I suppose the place I talk about arriving at is one where this realisation fuses with your DNA. You embody it: The realisation that nothing works and nothing lasts — and that it will always be this way.

And so, the struggle winds down. All conflict — all ‘negative feelings’ — simply leave on their own.

And of course they do. Why would they not? Of what use is struggle, turmoil, or conflict when you understand this is all there is? That it is always going to be like this — that every day is the same.

You simply stop struggling. This is not to imply you have ‘given up’ in the sense you believe your life is not worth living or that that you should still in a room utill you die. Indeed, things will still happen in your life, and you may still do things, but no longer is anything a struggle.

In your life, every thought, action, feeling, and experience, is a vortex that sucks you in. You whirl around in a chasm of emotions: Pain, pleasure, anixiety, approval, success, failure, or whatever. And, after a while, you’re spat back out.

And then the next vortex captures you. And again.

And again.

What is equanminity? What is total peace? It is becoming an immovable object. An object that no vortex can suck.

Nothing lasts. Everything in this life impermanent. However, what I talk of now is the exception. The feeling of peace is one of unedeniable permanence. In the face of all stimuli, thoughts, and actions it appears. It’s always there, and whatever happens, I am simply reminded of its existence. Whenever I feel as though something is sucking me in, I return.

Such a mechanism may not appear unique. Indeed, when things go awry, don’t people look to some safe haven? Don’t they turn to some philisophy, guru, meditative practice, or the bottle? Is the peace I talk about just another coping mechanism?

No. To cope is to hope. Coping mechanisms such as those mentioned above rely on hope that things will change or you will get better at dealing with things. It is hope for a better, or at least different, tomorrow.

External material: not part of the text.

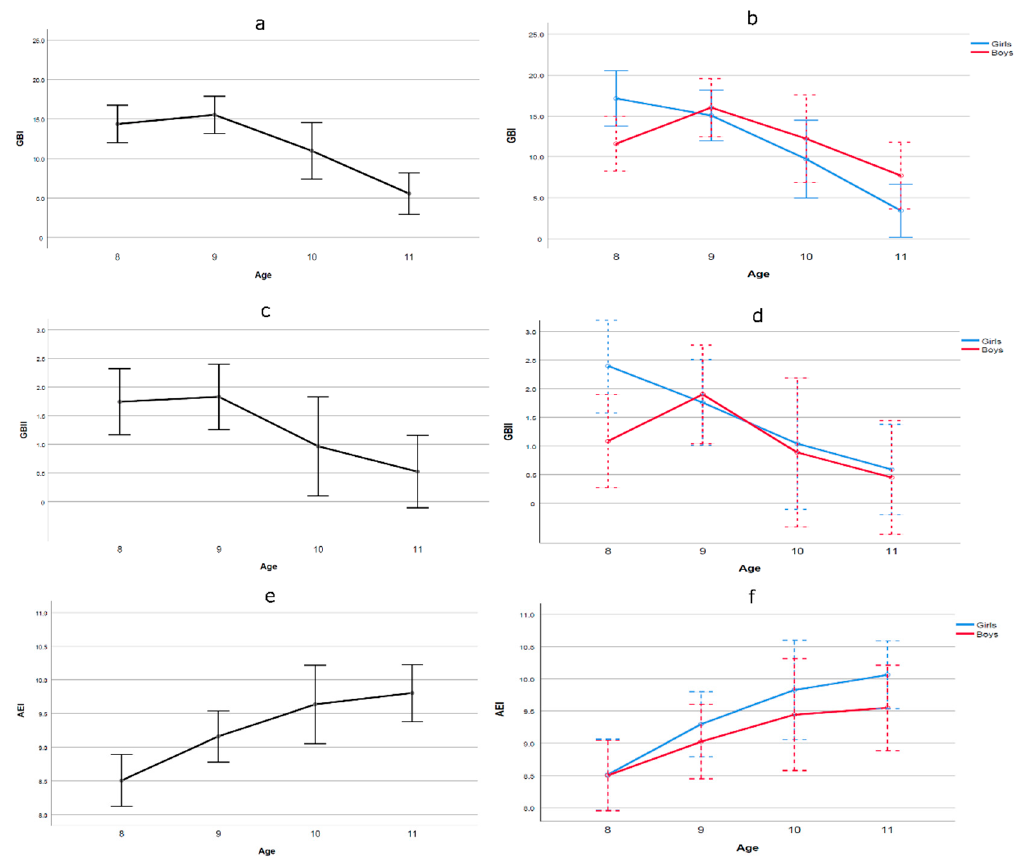
Figure 1. Age and age by gender on global bullying index (GBI, figures a and b ), global bullying intensity index (GBII, figures c and d ) and ability emotional intelligence (AEI, figures e and f ). Error bars 95% CI.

Peace is arriving at the realisation that tomorrow won’t be different. Moreover, there is no desire for tomorrow to be different, nor is there a desire to change anything.

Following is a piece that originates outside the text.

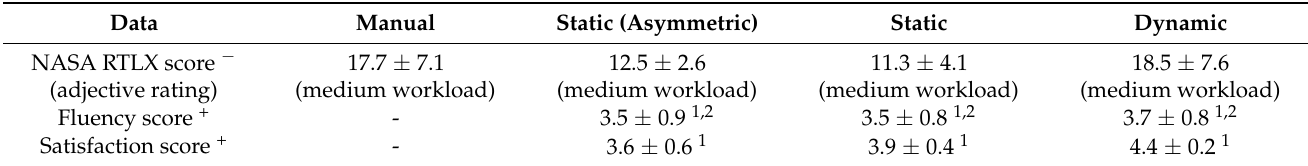
Table 5. Assessment results for workload, fluency, and satisfaction for the different task alloca- tion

I can sense the question itching at the tip of your tongue:

So… what’s next? What’s the ‘practical’ takeaway? How do you proceed going forward?

You’ll be forgiven for asking such a question. Indeed, this is the framework of thought that emanates from all the voices you’ve ever heard. You are told to chant certain mantras; to meditate; to sit in silence; to keep a journal; to be kind; to give back; to focus on health; to focus on family. You are told to do this, that, and everything.

And, then what? Then, when problems continue to exist in your life, you continue running on the hamster wheel. Perhaps you feel like you made some progress, perhaps you feel as though things are — and will continue to — change and improve.

You either know progress of this sort is nonsense, or you don’t. Me saying such thing is false won’t (and shouldn’t) sway you.

All the self-help books, gurus, teachers, and philosophies will give you a ‘next step.’ Even if you arrive at the ‘promised land’ a ‘next step’ is always in place.

So, now you ask me: “What’s next? What’s the implication of arriving at the peace and equanimity I talk about?”

You ask such a question because you have not really understood anything I have said.

To your question of “what’s next” I answer “so what.” You can arrive at the place I talk about and do anything. You may write a book; become a recluse; build a company; start a family; or do anything.

So what? So what if you do any of these things?

It changes nothing. Tomorrow will be exactly the same. But you don’t understand this; indeed, this is why you asked “what’s next” in the first place.

What I talk of is a feeling of permanence. A feeling that anything and everything may happen, but my internal state remains.

Unchanged. Permanent. Equanimous.

Tomorrow — in fact right now, I could die without any reservations. Without any qualms. Without any upset. Without any regrets. Without any unmet desires or goals.

Because I found it. I found there was nothing to find.

Let the remaining years of my life come as they may.

Nothing needs to change — and what does change — doesn't matter.